Problem requirements
Write out the data in full, exactly as shown.

Listed records
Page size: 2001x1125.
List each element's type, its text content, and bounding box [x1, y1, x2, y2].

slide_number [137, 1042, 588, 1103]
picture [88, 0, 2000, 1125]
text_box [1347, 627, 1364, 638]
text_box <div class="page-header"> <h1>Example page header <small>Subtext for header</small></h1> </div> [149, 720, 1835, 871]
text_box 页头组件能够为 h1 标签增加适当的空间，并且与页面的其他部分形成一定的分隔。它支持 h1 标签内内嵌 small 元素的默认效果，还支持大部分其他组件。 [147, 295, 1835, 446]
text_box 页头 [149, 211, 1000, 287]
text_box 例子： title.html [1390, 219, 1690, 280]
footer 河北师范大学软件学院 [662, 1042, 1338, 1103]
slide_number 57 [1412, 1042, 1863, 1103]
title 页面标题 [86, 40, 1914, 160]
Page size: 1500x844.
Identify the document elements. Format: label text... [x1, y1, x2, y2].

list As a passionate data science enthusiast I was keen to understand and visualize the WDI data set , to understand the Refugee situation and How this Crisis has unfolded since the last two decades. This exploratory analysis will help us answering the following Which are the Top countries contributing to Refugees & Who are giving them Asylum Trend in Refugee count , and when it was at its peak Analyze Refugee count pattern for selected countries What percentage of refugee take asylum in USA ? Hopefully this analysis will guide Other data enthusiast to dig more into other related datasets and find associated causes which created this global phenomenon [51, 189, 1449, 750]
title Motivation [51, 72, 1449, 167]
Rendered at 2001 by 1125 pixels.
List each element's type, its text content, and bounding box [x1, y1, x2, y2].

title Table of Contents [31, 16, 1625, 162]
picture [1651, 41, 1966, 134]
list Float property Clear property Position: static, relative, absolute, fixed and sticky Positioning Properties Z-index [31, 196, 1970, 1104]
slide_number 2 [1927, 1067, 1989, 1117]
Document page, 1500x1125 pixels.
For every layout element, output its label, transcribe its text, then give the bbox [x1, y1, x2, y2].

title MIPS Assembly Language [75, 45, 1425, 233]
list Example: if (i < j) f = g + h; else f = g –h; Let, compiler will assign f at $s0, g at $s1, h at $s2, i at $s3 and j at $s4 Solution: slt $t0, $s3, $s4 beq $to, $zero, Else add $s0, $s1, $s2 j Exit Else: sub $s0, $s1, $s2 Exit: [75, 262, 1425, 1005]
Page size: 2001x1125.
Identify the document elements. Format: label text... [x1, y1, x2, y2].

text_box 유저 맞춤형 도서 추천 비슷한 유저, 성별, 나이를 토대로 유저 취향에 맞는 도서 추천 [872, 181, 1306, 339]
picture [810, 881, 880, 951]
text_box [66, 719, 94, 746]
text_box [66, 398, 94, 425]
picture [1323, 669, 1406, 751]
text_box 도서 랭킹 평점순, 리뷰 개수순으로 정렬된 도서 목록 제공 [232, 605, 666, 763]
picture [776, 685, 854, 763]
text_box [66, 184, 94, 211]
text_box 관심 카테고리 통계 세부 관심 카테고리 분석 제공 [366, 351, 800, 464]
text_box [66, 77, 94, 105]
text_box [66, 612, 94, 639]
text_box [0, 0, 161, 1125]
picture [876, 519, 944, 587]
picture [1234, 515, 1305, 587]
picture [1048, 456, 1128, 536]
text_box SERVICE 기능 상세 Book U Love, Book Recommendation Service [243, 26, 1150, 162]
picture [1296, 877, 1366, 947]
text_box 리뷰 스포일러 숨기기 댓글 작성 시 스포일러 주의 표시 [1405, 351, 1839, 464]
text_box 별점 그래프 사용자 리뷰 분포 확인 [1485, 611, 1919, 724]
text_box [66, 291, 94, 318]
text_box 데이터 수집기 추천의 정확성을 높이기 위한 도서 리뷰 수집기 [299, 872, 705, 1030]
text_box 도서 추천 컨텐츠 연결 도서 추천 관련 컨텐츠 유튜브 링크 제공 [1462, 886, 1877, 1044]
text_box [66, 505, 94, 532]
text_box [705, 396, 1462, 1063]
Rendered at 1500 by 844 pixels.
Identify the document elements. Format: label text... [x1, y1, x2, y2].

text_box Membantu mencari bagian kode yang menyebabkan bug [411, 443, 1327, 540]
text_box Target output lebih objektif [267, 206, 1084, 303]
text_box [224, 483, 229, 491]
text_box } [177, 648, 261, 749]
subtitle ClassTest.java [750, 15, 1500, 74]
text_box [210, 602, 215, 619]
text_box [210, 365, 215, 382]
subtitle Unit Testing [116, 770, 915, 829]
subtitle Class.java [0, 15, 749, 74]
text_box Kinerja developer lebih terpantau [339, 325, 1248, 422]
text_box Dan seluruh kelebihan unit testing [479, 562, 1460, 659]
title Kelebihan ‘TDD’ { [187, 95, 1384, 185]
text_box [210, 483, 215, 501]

The answer
Page size: 2001x1125.
List each element's type, its text content, and bounding box [x1, y1, x2, y2].

slide_number [137, 1042, 588, 1103]
picture [88, 0, 2000, 1125]
text_box [1347, 627, 1364, 638]
text_box <div class="page-header"> <h1>Example page header <small>Subtext for header</small></h1> </div> [149, 720, 1835, 871]
text_box 页头组件能够为 h1 标签增加适当的空间，并且与页面的其他部分形成一定的分隔。它支持 h1 标签内内嵌 small 元素的默认效果，还支持大部分其他组件。 [147, 295, 1835, 446]
text_box 页头 [149, 211, 1000, 287]
text_box 例子： title.html [1390, 219, 1690, 280]
footer 河北师范大学软件学院 [662, 1042, 1338, 1103]
slide_number 57 [1412, 1042, 1863, 1103]
title 页面标题 [86, 40, 1914, 160]
Page size: 1500x844.
Identify the document elements. Format: label text... [x1, y1, x2, y2].

list As a passionate data science enthusiast I was keen to understand and visualize the WDI data set , to understand the Refugee situation and How this Crisis has unfolded since the last two decades. This exploratory analysis will help us answering the following Which are the Top countries contributing to Refugees & Who are giving them Asylum Trend in Refugee count , and when it was at its peak Analyze Refugee count pattern for selected countries What percentage of refugee take asylum in USA ? Hopefully this analysis will guide Other data enthusiast to dig more into other related datasets and find associated causes which created this global phenomenon [51, 189, 1449, 750]
title Motivation [51, 72, 1449, 167]
Rendered at 2001 by 1125 pixels.
List each element's type, its text content, and bounding box [x1, y1, x2, y2].

title Table of Contents [31, 16, 1625, 162]
picture [1651, 41, 1966, 134]
list Float property Clear property Position: static, relative, absolute, fixed and sticky Positioning Properties Z-index [31, 196, 1970, 1104]
slide_number 2 [1927, 1067, 1989, 1117]
Document page, 1500x1125 pixels.
For every layout element, output its label, transcribe its text, then give the bbox [x1, y1, x2, y2].

title MIPS Assembly Language [75, 45, 1425, 233]
list Example: if (i < j) f = g + h; else f = g –h; Let, compiler will assign f at $s0, g at $s1, h at $s2, i at $s3 and j at $s4 Solution: slt $t0, $s3, $s4 beq $to, $zero, Else add $s0, $s1, $s2 j Exit Else: sub $s0, $s1, $s2 Exit: [75, 262, 1425, 1005]
Page size: 2001x1125.
Identify the document elements. Format: label text... [x1, y1, x2, y2].

text_box 유저 맞춤형 도서 추천 비슷한 유저, 성별, 나이를 토대로 유저 취향에 맞는 도서 추천 [872, 181, 1306, 339]
picture [810, 881, 880, 951]
text_box [66, 719, 94, 746]
text_box [66, 398, 94, 425]
picture [1323, 669, 1406, 751]
text_box 도서 랭킹 평점순, 리뷰 개수순으로 정렬된 도서 목록 제공 [232, 605, 666, 763]
picture [776, 685, 854, 763]
text_box [66, 184, 94, 211]
text_box 관심 카테고리 통계 세부 관심 카테고리 분석 제공 [366, 351, 800, 464]
text_box [66, 77, 94, 105]
text_box [66, 612, 94, 639]
text_box [0, 0, 161, 1125]
picture [876, 519, 944, 587]
picture [1234, 515, 1305, 587]
picture [1048, 456, 1128, 536]
text_box SERVICE 기능 상세 Book U Love, Book Recommendation Service [243, 26, 1150, 162]
picture [1296, 877, 1366, 947]
text_box 리뷰 스포일러 숨기기 댓글 작성 시 스포일러 주의 표시 [1405, 351, 1839, 464]
text_box 별점 그래프 사용자 리뷰 분포 확인 [1485, 611, 1919, 724]
text_box [66, 291, 94, 318]
text_box 데이터 수집기 추천의 정확성을 높이기 위한 도서 리뷰 수집기 [299, 872, 705, 1030]
text_box 도서 추천 컨텐츠 연결 도서 추천 관련 컨텐츠 유튜브 링크 제공 [1462, 886, 1877, 1044]
text_box [66, 505, 94, 532]
text_box [705, 396, 1462, 1063]
Rendered at 1500 by 844 pixels.
Identify the document elements. Format: label text... [x1, y1, x2, y2].

text_box Membantu mencari bagian kode yang menyebabkan bug [411, 443, 1327, 540]
text_box Target output lebih objektif [267, 206, 1084, 303]
text_box [224, 483, 229, 491]
text_box } [177, 648, 261, 749]
subtitle ClassTest.java [750, 15, 1500, 74]
text_box [210, 602, 215, 619]
text_box [210, 365, 215, 382]
subtitle Unit Testing [116, 770, 915, 829]
subtitle Class.java [0, 15, 749, 74]
text_box Kinerja developer lebih terpantau [339, 325, 1248, 422]
text_box Dan seluruh kelebihan unit testing [479, 562, 1460, 659]
title Kelebihan ‘TDD’ { [187, 95, 1384, 185]
text_box [210, 483, 215, 501]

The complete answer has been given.